* Text shown:
= Beginning of Section =

I don’t deserve love, anyhow. Things are going too good, so I’m just waiting for the other shoe to drop.
People always leave me.
*Disclosure: This post includes affiliate links. Meaning that at no additional cost to you, I receive a commission when you make a purchase through my links. The proceeds earned fund the giveaways I host in my Facebook groups. ~The Disabled Diva
Lies, lies, lies
It never works out anyhow. My ideas are stupid. I’m a failure. I can’t trust anyone. It’s not worth it. I’m not worth it. I’ll just fail again. They’ll stop loving me.
I can’t live without them. They wouldn’t like me if they really knew me. I’ll just look like a loser if I try that. I’ll get laughed at if I speak up. There must be something wrong with me. Love is stupid.
These, along with many others, are the lies we tell ourselves, engraved on the bricks we use to build walls to protect us.
Some of us don’t stop at building a wall and build a damn fine castle.
It’s a lonely castle, though, and that dragon in the tower—a fiery, roaring beast made of our fears, insecurities, pain—keeps us imprisoned.
Brick by brick
We also build walls with what we do (and don’t do). Skipping that event because you know you’ll just make an idiot of yourself. Brick. Staying silent instead of standing up for yourself or sharing your thoughts. Brick. Not going on that second date, even though the first date was lovely. Brick. Letting yourself drift away from loved ones because you fear rejection if you’re honest and vulnerable. Brick.

= End of Section =

* Requirement 1:
Answer these about the post on the walls we build:
(a) What is the dragon in the tower made of?
(b) What do the proceeds from the affiliate links fund?
(c) What single word follows each example in the "Brick by brick" section?
* Requirement 2: Reproduce the post on the walls we build from "I can’t live" to "to protect us.".
* Requirement 3: Carry on the post about the walls we build from the point where it stops.
The rows have no connection to the post.

* Extracted data:
= Beginning of Section =

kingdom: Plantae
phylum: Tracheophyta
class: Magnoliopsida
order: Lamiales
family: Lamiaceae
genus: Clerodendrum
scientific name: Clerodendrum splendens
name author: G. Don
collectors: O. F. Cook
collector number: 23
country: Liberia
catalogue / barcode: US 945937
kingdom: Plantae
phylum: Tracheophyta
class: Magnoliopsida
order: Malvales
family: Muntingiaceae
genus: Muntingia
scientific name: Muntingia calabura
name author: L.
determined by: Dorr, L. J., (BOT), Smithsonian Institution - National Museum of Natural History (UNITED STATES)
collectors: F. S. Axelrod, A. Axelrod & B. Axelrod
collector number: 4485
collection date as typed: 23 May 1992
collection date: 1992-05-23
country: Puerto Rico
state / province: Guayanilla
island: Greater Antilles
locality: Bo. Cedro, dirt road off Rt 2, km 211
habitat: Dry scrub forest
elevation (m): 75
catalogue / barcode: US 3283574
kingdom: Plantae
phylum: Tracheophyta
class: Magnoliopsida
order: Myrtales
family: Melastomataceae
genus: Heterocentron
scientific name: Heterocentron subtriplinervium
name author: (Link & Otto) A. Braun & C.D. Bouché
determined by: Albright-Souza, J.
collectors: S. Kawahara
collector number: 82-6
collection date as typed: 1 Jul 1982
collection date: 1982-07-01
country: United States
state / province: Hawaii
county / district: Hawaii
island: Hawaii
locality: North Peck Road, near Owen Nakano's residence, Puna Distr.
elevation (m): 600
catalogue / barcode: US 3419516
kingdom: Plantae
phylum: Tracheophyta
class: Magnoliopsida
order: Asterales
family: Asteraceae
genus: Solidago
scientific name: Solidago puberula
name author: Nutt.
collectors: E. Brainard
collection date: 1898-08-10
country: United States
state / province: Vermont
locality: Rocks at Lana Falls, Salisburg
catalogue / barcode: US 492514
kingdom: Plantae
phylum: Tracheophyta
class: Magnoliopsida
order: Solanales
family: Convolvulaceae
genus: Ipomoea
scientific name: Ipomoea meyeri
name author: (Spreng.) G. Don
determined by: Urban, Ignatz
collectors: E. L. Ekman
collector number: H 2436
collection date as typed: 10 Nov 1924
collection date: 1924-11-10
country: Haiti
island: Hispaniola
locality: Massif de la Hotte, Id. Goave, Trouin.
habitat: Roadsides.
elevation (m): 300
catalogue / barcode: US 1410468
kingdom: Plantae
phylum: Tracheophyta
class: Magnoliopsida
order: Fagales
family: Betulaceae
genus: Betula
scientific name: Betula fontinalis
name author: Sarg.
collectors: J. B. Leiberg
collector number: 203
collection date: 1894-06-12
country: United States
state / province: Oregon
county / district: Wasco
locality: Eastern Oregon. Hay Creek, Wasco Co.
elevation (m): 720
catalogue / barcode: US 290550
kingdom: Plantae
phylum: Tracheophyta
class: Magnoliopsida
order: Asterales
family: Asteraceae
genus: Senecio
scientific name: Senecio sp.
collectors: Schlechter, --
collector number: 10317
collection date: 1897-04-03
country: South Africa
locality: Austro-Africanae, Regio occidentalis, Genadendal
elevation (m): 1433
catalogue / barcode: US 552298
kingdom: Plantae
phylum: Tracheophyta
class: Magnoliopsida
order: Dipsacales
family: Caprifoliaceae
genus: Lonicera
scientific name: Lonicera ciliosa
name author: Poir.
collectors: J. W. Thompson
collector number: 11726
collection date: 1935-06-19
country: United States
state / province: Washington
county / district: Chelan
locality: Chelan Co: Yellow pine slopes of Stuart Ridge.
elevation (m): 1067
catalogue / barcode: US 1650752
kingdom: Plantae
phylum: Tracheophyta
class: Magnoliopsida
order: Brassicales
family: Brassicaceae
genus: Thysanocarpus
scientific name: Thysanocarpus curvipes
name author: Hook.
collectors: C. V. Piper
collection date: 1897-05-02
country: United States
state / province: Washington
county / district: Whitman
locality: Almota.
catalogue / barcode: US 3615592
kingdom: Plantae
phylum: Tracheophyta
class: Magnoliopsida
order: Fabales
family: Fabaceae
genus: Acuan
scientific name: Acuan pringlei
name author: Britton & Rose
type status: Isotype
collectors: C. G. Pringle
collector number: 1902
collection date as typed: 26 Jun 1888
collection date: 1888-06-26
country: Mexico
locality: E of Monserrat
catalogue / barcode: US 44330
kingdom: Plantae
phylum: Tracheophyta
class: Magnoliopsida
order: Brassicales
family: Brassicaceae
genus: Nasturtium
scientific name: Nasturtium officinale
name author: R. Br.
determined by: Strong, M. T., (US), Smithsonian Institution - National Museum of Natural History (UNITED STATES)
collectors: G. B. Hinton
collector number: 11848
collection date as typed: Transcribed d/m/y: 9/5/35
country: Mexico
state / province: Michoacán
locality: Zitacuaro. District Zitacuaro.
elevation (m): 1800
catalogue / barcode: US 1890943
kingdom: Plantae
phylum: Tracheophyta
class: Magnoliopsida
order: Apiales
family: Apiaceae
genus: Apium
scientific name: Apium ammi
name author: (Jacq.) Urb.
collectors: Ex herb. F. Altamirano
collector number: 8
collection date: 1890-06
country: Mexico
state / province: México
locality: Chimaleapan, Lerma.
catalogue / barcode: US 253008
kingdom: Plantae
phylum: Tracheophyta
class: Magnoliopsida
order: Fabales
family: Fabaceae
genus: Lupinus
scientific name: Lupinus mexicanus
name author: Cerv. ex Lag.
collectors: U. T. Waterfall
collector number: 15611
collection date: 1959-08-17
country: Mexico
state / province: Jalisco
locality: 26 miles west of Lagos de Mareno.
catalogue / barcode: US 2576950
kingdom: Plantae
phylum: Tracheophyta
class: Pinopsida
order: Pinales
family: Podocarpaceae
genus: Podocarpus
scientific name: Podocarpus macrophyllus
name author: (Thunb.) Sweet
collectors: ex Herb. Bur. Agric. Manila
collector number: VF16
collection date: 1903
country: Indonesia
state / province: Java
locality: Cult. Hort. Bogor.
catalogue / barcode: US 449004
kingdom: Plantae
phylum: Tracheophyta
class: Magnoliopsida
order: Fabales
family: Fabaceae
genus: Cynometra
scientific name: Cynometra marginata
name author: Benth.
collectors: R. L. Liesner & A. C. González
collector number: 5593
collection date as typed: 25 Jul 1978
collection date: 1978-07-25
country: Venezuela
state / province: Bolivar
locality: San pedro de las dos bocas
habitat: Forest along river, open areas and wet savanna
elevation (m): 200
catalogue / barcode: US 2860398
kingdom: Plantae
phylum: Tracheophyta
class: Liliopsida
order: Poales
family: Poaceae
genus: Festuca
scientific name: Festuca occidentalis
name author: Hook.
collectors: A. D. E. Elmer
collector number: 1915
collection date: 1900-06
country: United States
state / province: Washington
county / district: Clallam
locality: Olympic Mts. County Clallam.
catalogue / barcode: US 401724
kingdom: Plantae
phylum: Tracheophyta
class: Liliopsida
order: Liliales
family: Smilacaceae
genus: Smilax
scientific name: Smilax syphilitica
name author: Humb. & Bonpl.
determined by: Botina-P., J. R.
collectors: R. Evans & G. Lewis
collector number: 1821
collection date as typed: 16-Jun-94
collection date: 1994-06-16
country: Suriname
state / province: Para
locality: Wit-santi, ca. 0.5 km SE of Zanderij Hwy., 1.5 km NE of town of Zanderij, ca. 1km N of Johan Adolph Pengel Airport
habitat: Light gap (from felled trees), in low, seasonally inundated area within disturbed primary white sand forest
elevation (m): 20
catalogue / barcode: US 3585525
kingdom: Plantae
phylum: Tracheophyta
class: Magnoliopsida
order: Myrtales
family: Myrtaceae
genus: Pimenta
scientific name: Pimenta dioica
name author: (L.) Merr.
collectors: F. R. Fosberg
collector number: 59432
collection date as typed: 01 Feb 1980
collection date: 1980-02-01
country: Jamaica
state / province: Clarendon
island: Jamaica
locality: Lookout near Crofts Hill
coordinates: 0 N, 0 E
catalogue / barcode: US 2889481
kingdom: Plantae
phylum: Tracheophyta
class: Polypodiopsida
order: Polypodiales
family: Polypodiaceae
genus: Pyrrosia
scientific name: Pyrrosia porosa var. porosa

= End of Section =

* Answer 1:
(a) Our fears, insecurities, and pain.
(b) The giveaways hosted in the Facebook groups.
(c) "Brick."

* Answer 2:
I can’t live without them. They wouldn’t like me if they really knew me. I’ll just look like a loser if I try that. I’ll get laughed at if I speak up. There must be something wrong with me. Love is stupid.
These, along with many others, are the lies we tell ourselves, engraved on the bricks we use to build walls to protect us.

* Answer 3:
Walls have their place. We all need healthy boundaries and self-preservation. This goes beyond that. Barbed wire on that wall, crocodile moats, wearing full armor, and thinking about just jumping off that castle tower….. Those walls protecting us from pain and sadness also keep out love and joy. Our safety measures become our prison. When no one can reach us anymore, and they stop trying because we aren’t opening ourselves up, it’s a self-fulfilling prophecy. Alone, unconnected… Well, I must be unloveable.
I’m an expert. I’ve been building emotional walls my whole life. My castle would impress medieval royalty. Several people that I let into my fortress because I thought I could trust them proved that my walls were needed. Brick, brick, brick! Many times, I start to take my walls down and then hastily rebuild, 2 bricks higher.
“Courage starts with showing up and letting ourselves be seen.”
– Brené Brown, Daring Greatly
I want to be courageous
I’m tired. I’m tired of building. I’m tired of hiding.
These bricks I’m carrying on my back, ready to shore up my wall, are breaking me. I want to be courageous. How do we stop building? I’m still trying to figure that out, but maybe we can start small. Share a bit of yourself that you’ve been walling off.
Ideally, with someone who seems to have proven themselves safe or someone you don’t have much of an emotional investment in. A stranger, a therapist, or your dog. You’re probably chuckling, but I’m serious! Sometimes you just need to practice speaking your heart and mind out loud to help you get the courage to be yourself with a person you care about, and a furry pal is a good listener.
Sharing parts of yourself in written form at first can also be less scary than out loud. (Don’t try that with your dog, though. Ha!) Some of you might not want to start small and would do better by taking a wrecking ball to your walls.
You’ll know what might work best for your personality. It’ll likely be a long, difficult process that’ll look different for everyone. You might need some professional help; trained therapists are excellent at teaching dragon-taming and path-building. They can help you rebuild those walls as healthy boundaries.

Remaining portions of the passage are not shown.